TO DO: Copy out every line of the entries below word for word, leaving the pictures out.

Dataset records
════════════════════
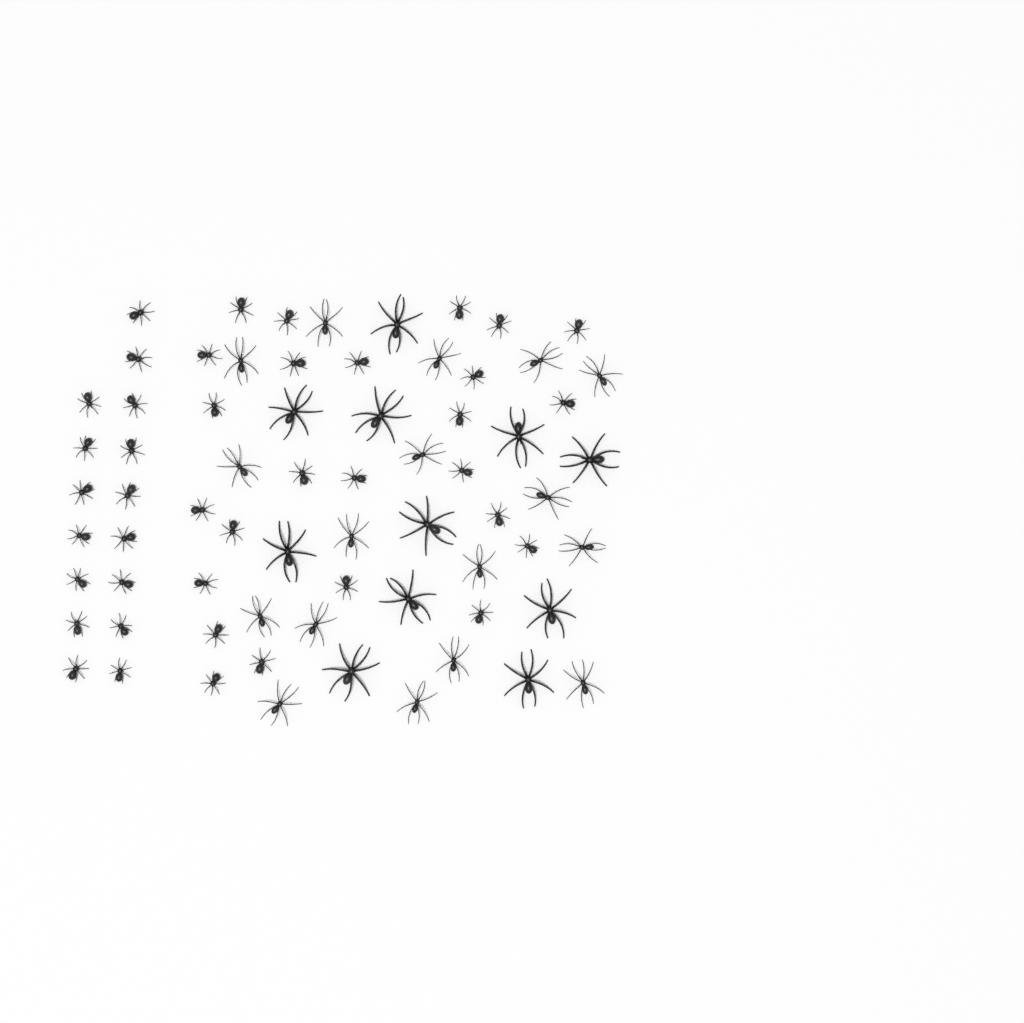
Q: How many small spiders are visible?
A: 41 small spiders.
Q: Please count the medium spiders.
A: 17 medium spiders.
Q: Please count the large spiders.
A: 11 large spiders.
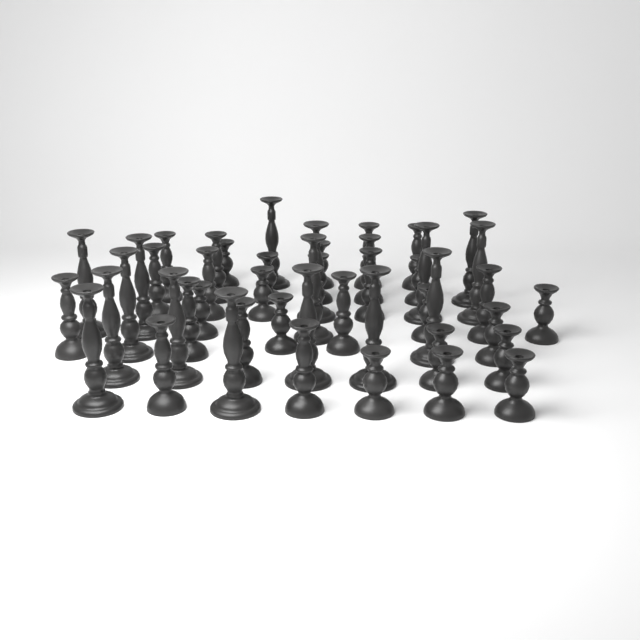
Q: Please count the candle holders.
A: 47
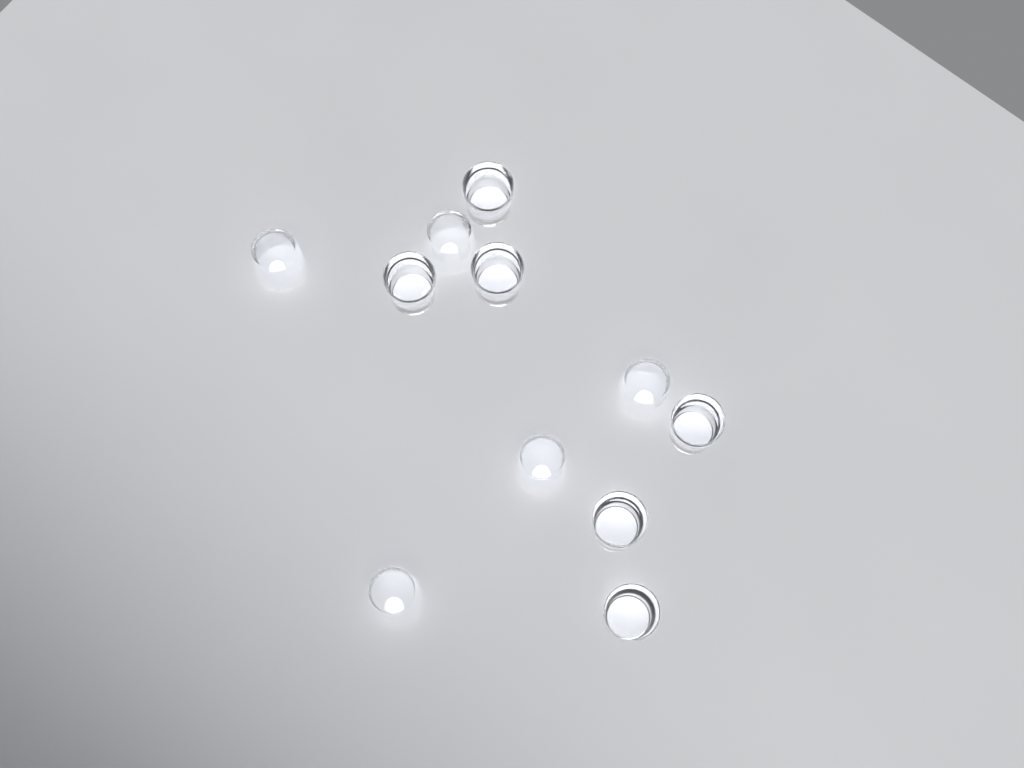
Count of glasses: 11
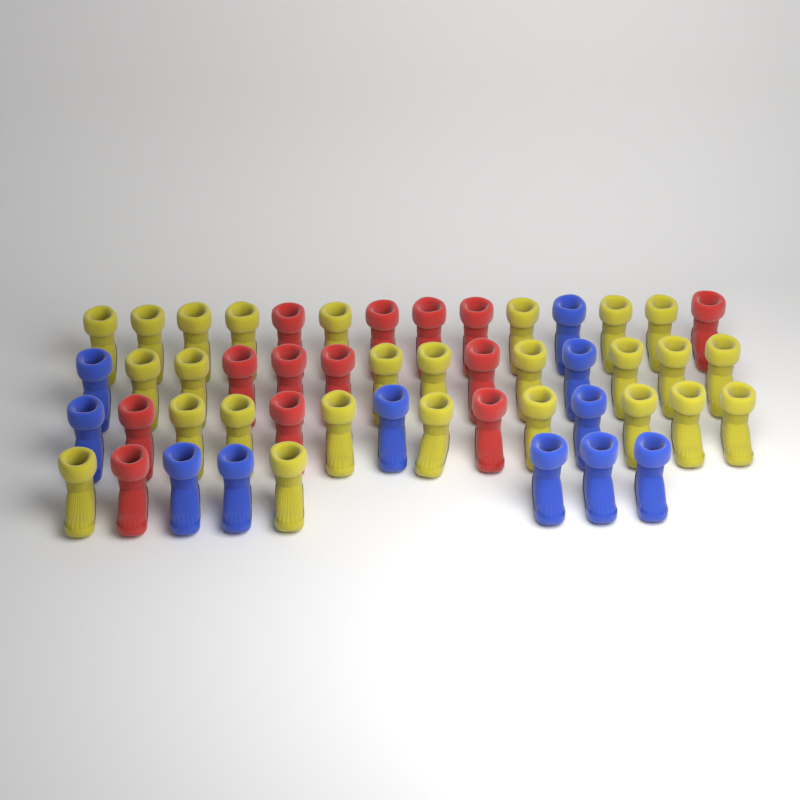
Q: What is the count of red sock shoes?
════════════════════
RESPONSE TO THE EXERCISE:
Q: How many small spiders are visible?
A: 41 small spiders.
Q: Please count the medium spiders.
A: 17 medium spiders.
Q: Please count the large spiders.
A: 11 large spiders.
Q: Please count the candle holders.
A: 47
Count of glasses: 11
Q: What is the count of red sock shoes?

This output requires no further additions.